Just reading that she did something & that it was doesn't really motivate me to click on any links. Heck, I don't even know what Coachella is.

FLATROCK HILL
Apr-25-2018, 4:57pm
I did click the link and I did read the article. I also clicked on the videos within the link.

It's probably my fault rather than the fault of the article, but I'm not sure I understand the point of it.

I can understand (Beyonce's?) the desire to give credit to the African roots of a genre that is today, mostly thought of as white-folks music (If that is the theme of the article).

All I can say is that if I like a certain style of music, or specific group or performance, I could't care less about the color of the performers or of the audience for that matter.

jaycat
Apr-25-2018, 5:31pm
Not sure I get it either. Charlie Pride broke the country music color line a long time ago. Oh, and it's a big deal, a black group singing Little Liza Jane? Check this (https://www.youtube.com/watch?v=UixlPnv6vHU)out.

Kevin Stueve
Apr-25-2018, 6:23pm
I care about neither the color of a performers skins or his/her preferences in sexual partners. I find it terribly sad that many try to label people as if that helps with "diversity".

# SUPPLIED MATERIAL
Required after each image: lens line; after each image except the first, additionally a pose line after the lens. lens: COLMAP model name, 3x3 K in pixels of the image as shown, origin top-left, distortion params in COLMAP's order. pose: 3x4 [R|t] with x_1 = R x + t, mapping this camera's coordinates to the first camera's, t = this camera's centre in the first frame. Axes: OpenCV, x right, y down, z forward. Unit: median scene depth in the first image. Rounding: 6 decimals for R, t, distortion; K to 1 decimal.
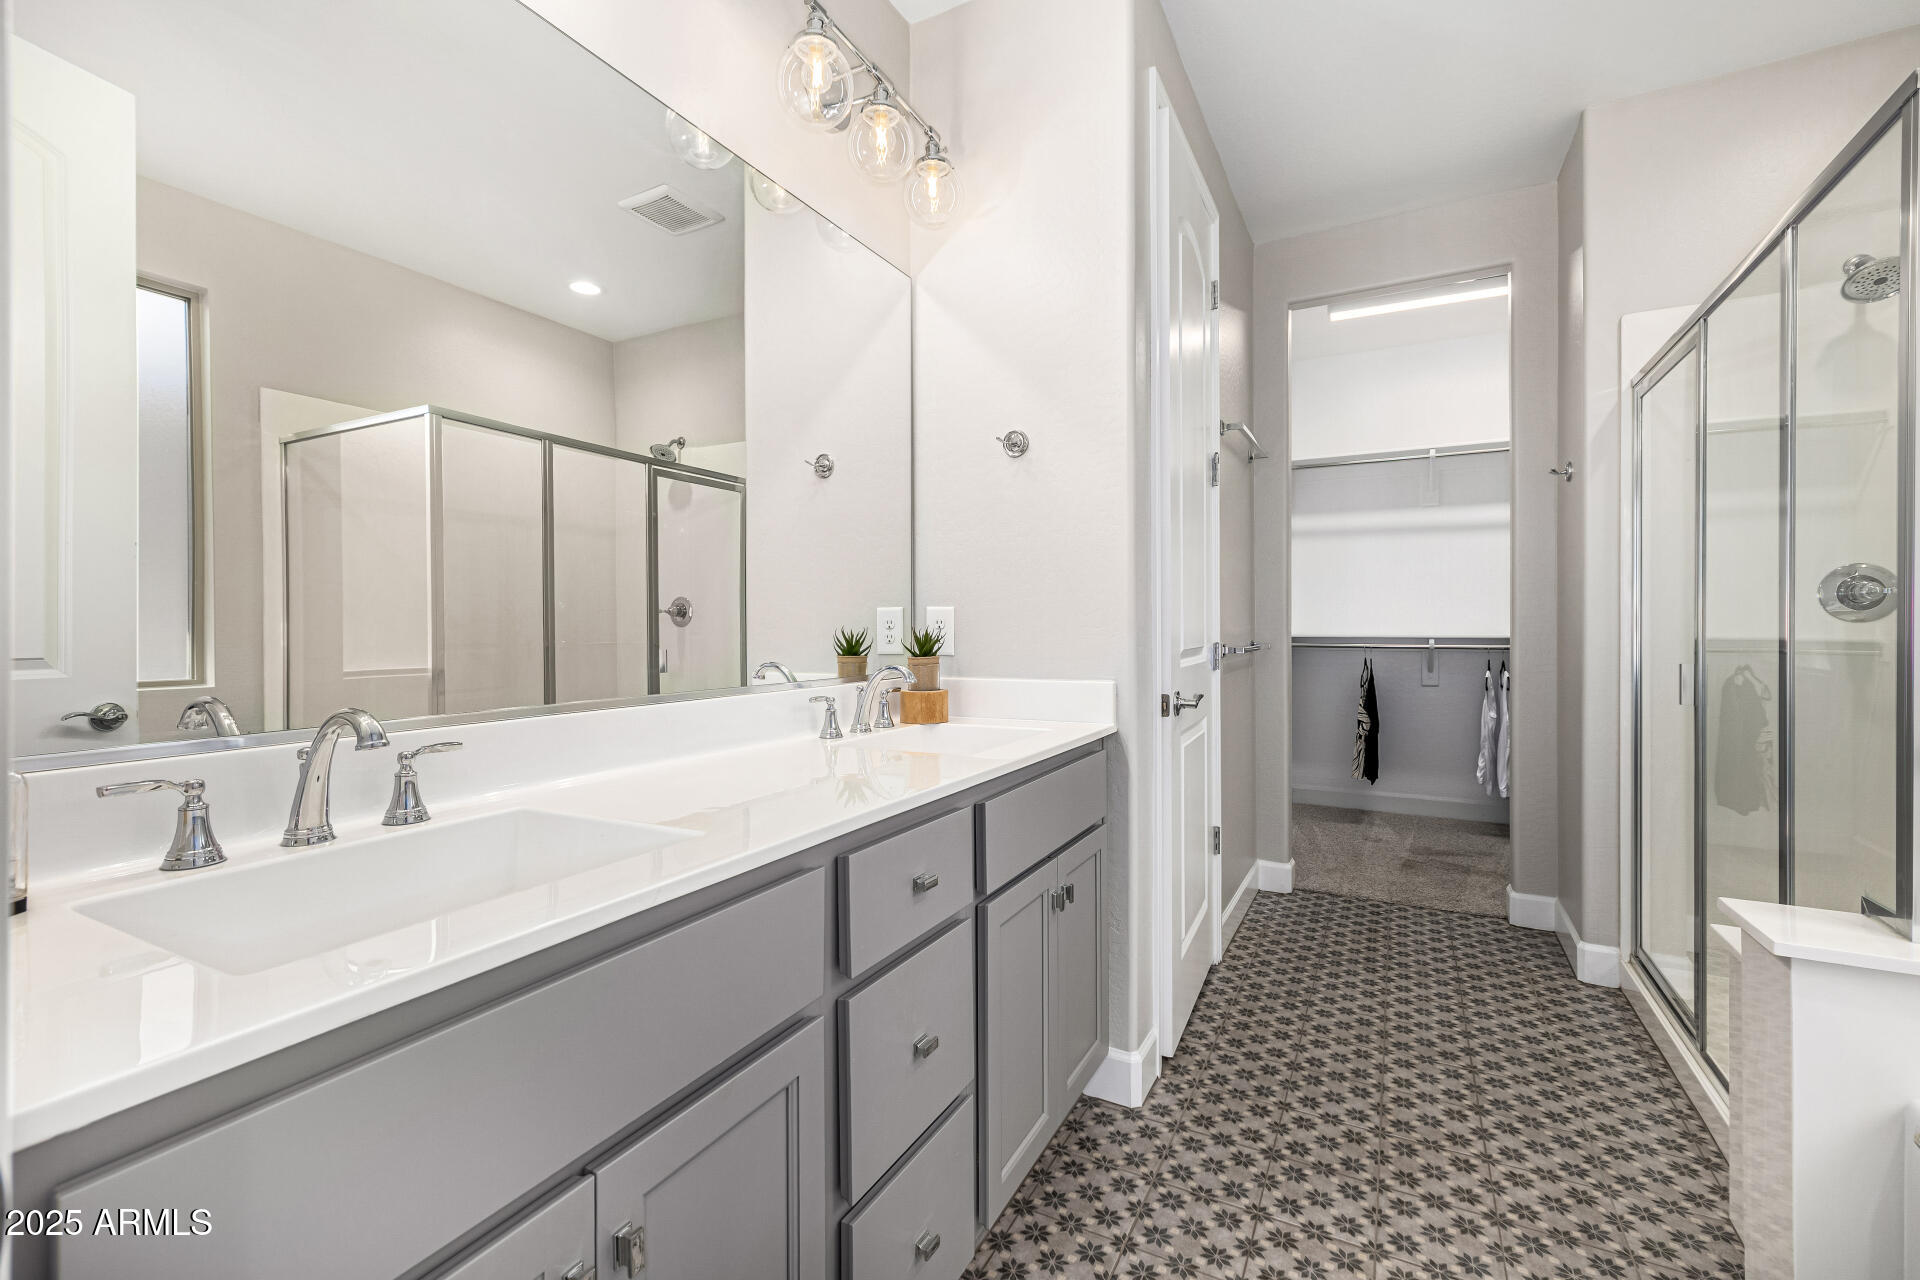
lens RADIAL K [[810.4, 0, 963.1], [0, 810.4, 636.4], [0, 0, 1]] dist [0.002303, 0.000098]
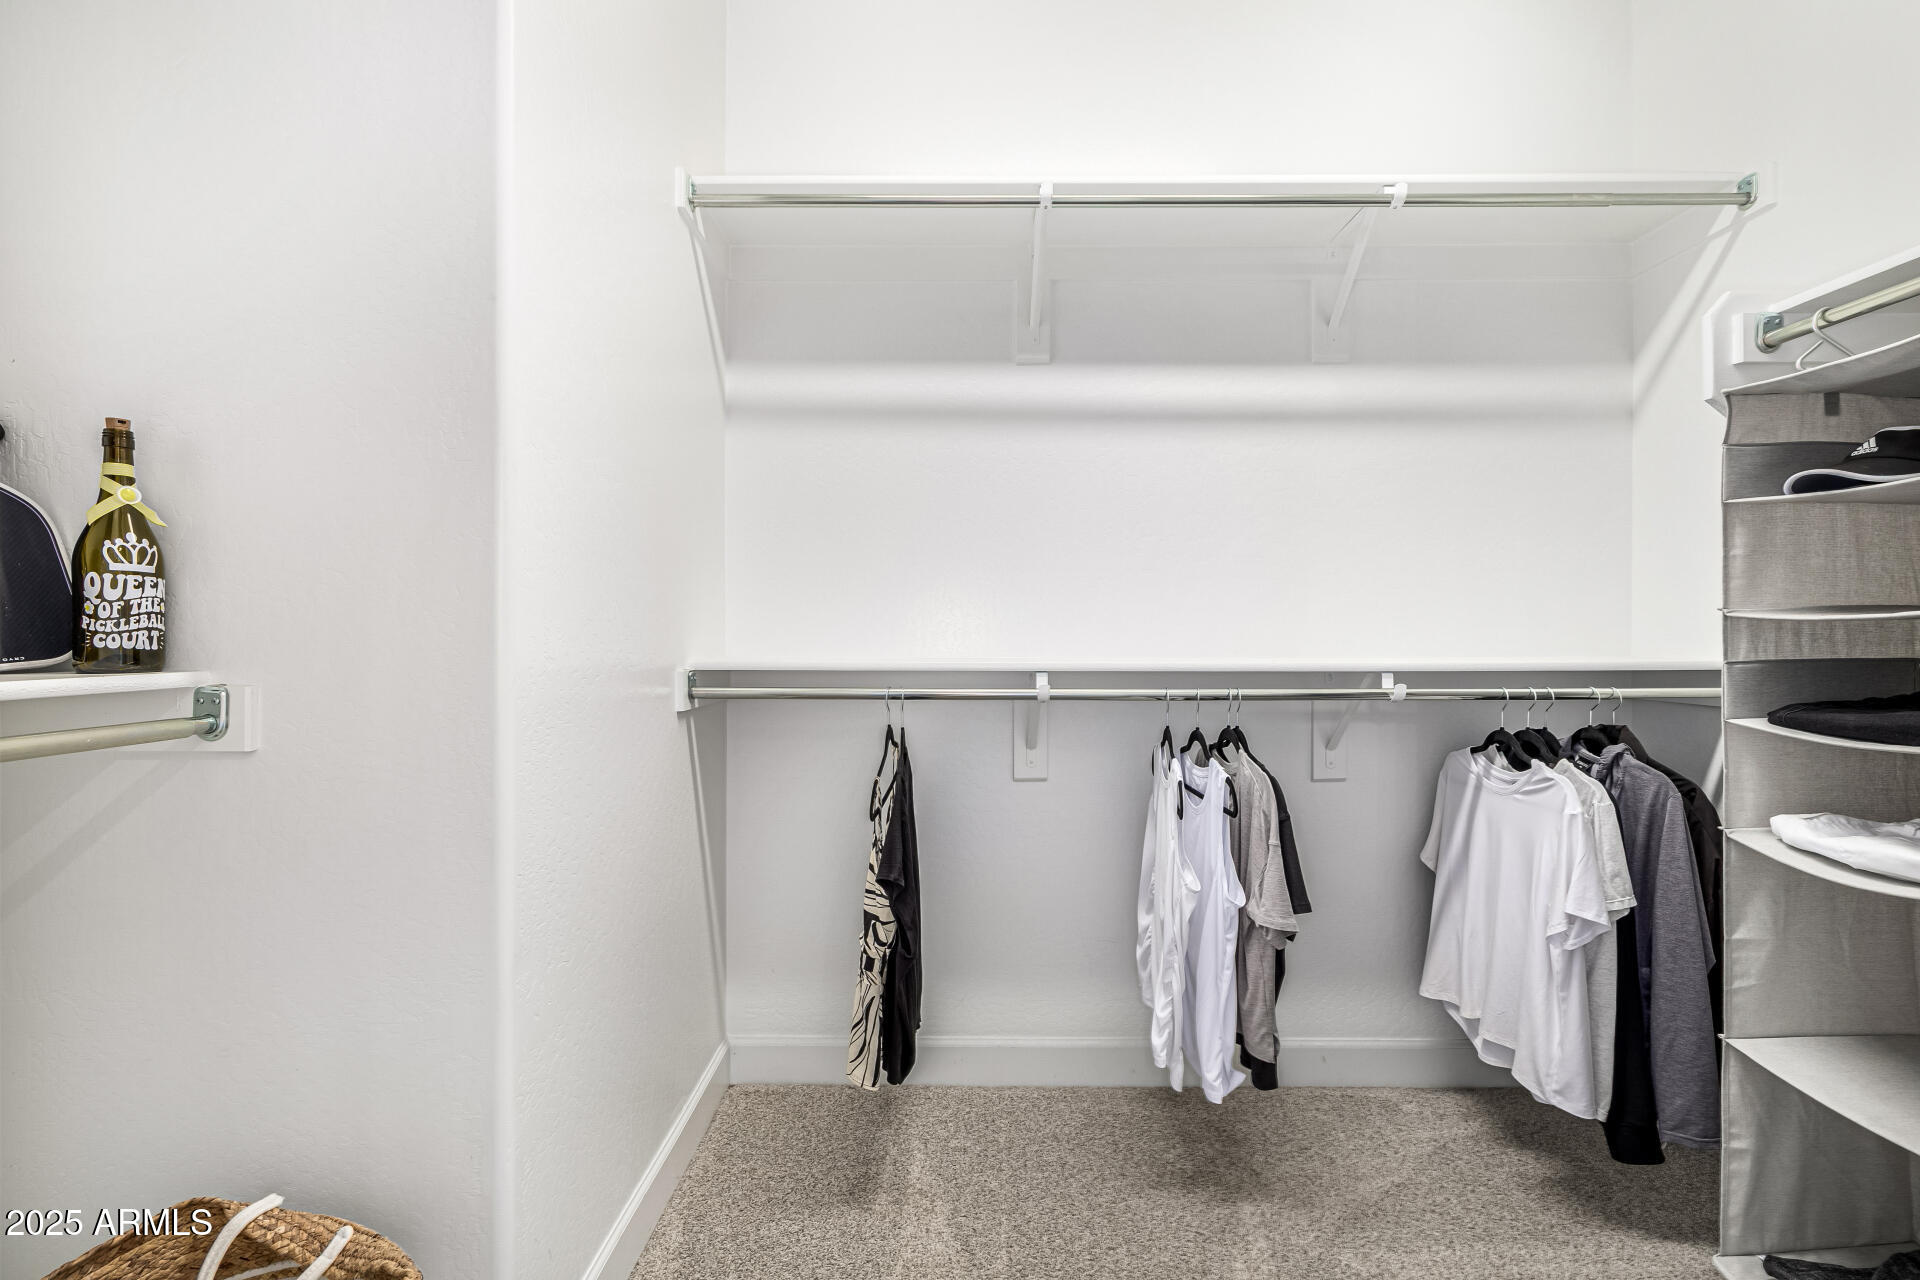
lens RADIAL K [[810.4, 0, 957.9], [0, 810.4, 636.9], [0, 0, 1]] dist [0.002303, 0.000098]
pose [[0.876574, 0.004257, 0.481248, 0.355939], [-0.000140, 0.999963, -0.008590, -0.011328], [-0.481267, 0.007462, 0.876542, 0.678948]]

# EXERCISE INSTRUCTIONS
(a) Could you rewrite the forum thread from "I can understand" through "of the article).", putting "style" in place of "genre"?
(b) In the forum thread, which usernames appear with a posting date and time?
(c) Can you write the next part of the forum thread about Coachella, starting after its final post?

# RESULTS OF THE TASKS
(a)
I can understand (Beyonce's?) the desire to give credit to the African roots of a style that is today, mostly thought of as white-folks music (If that is the theme of the article).

(b) FLATROCK HILL, jaycat, Kevin Stueve

(c)
Ted Lehmann
Apr-25-2018, 7:51pm
Coachella is a huge, mostly rock, festival in California. If you'll click on the link I placed in the first paragraph, I think you'll get pretty much all you need to know. Thanks for asking. = Ted

Explorer
Apr-26-2018, 12:52am
A friend of mine, who taught quite a few people who then went on to appear at quite a few festivals, was booked over the phone based on her former students recommending her. Since we were both going, and I had been before, we went together.

The look on the face of the festival manager, as well as other folks, at discovering my friend was black really pissed me off. I never went back.

I also remember occasions when certain bands were referred to disparagingly as "J*wgrass."

Maybe things have changed since those times, and that would be nice. I still hear discussions where folks claim that it was the white guys who created innovations like the fifth string on banjos, something which existed on the instruments before Africans were kidnapped and sold into slavery. It will take a while before appropriation of other cultures by whites, and accurate crediting, becomes the known story, and even then there will likely be pockets where folks won't like it and therefore won't repeat it.

Of course, there's also that weird dynamic where people who have the actual facts on their side are accused of "attacking" someone for stating those facts. Claimed victimhood by those who are historically and unmistakably privileged is a funny thing....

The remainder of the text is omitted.